Z Wikiźródeł, wolnej biblioteki
Ta strona została uwierzytelniona.
— 55 —

Ale jeno kilka miesięcy byli razem, bo ojca potłukła maszyna w fabryce — i umarł.
Tak sobie przypominając przeszłość, Marynka zaniosła się płaczem.
Modliła się ona wprawdzie i tu w Ameryce. Modliła się za tatusia w niebie i za chorą matkę na ziemi, ale gdy bieda coraz większa ich nawiedzała, Marynka zaczęła coś powątpiewać, a po głębokiem namyśle przyszła do przekonania, że tutaj pewno trzeba się modlić po angielsku, — polski pacierz może do Jezusa nie dochodzi, a ona jeszcze po angielsku nie umiała.
Potem bunt jakiś poczuła w duszy, bo przypomniała sobie jak sąsiadów dzieci tam w starym kraju w Swarzędzu — przychodziły do domu ze szkoły posiniaczone za to, że modliły się po polsku.
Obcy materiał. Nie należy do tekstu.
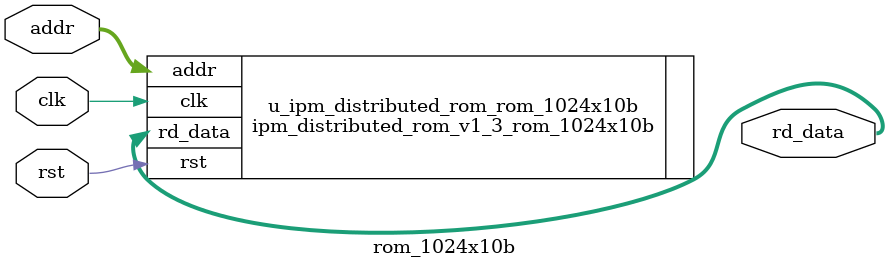
<source format=v>


`timescale 1 ns / 1 ps
module rom_1024x10b
    (
     addr        ,
     rst         ,
     clk         ,
     rd_data
    );

    localparam ADDR_WIDTH = 10 ; //@IPC int 4,10

    localparam DATA_WIDTH = 10 ; //@IPC int 1,256

    localparam RST_TYPE = "ASYNC" ; //@IPC enum ASYNC,SYNC

    localparam OUT_REG = 0 ; //@IPC bool

    localparam INIT_ENABLE = 1 ; //@IPC bool

    localparam INIT_FILE = "rom_1024x10b_rom_1024x10b.dat" ; //@IPC string

    localparam FILE_FORMAT = "HEX" ; //@IPC enum BIN,HEX


     output   wire  [DATA_WIDTH-1:0]       rd_data ;
     input    wire  [ADDR_WIDTH-1:0]       addr    ;
     input                                 clk     ;
     input                                 rst     ;

ipm_distributed_rom_v1_3_rom_1024x10b
   #(
     .ADDR_WIDTH    (ADDR_WIDTH     ), //address width   range:4-10
     .DATA_WIDTH    (DATA_WIDTH     ), //data width      range:4-256
     .RST_TYPE      (RST_TYPE       ), //reset type   "ASYNC_RESET" "SYNC_RESET"
     .OUT_REG       (OUT_REG        ), //output options :non_register(0)  register(1)
     .INIT_FILE     (INIT_FILE      ), //legal value:"NONE" or "initial file name"
     .FILE_FORMAT   (FILE_FORMAT    )  //initial data format : "bin" or "hex"
    )u_ipm_distributed_rom_rom_1024x10b
    (
     .rd_data       (rd_data        ),
     .addr          (addr           ),
     .clk           (clk            ),
     .rst           (rst            )

    );
endmodule

</source>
— Czemu to po polsku modlić się nie można? zafrasowało się dziecko. A po niejakiejś chwili namysłu powiedziało półgłosem:
— Pewno inne narody nie chcą wpuścić polski naród do nieba!...
Ale ona będzie się cisnąć do Dzieciątka Jezus, choćby za to rózgą dostała! i wielkim głosem — nawet przez łzy — będzie wołać do Niego po polsku!
Tak sobie rozumując o ludziach i niebie, Marynka — to przygryzała znaleziony chleb, to zanosiła się płaczem, to mówiła głośno “Ojcze nasz”.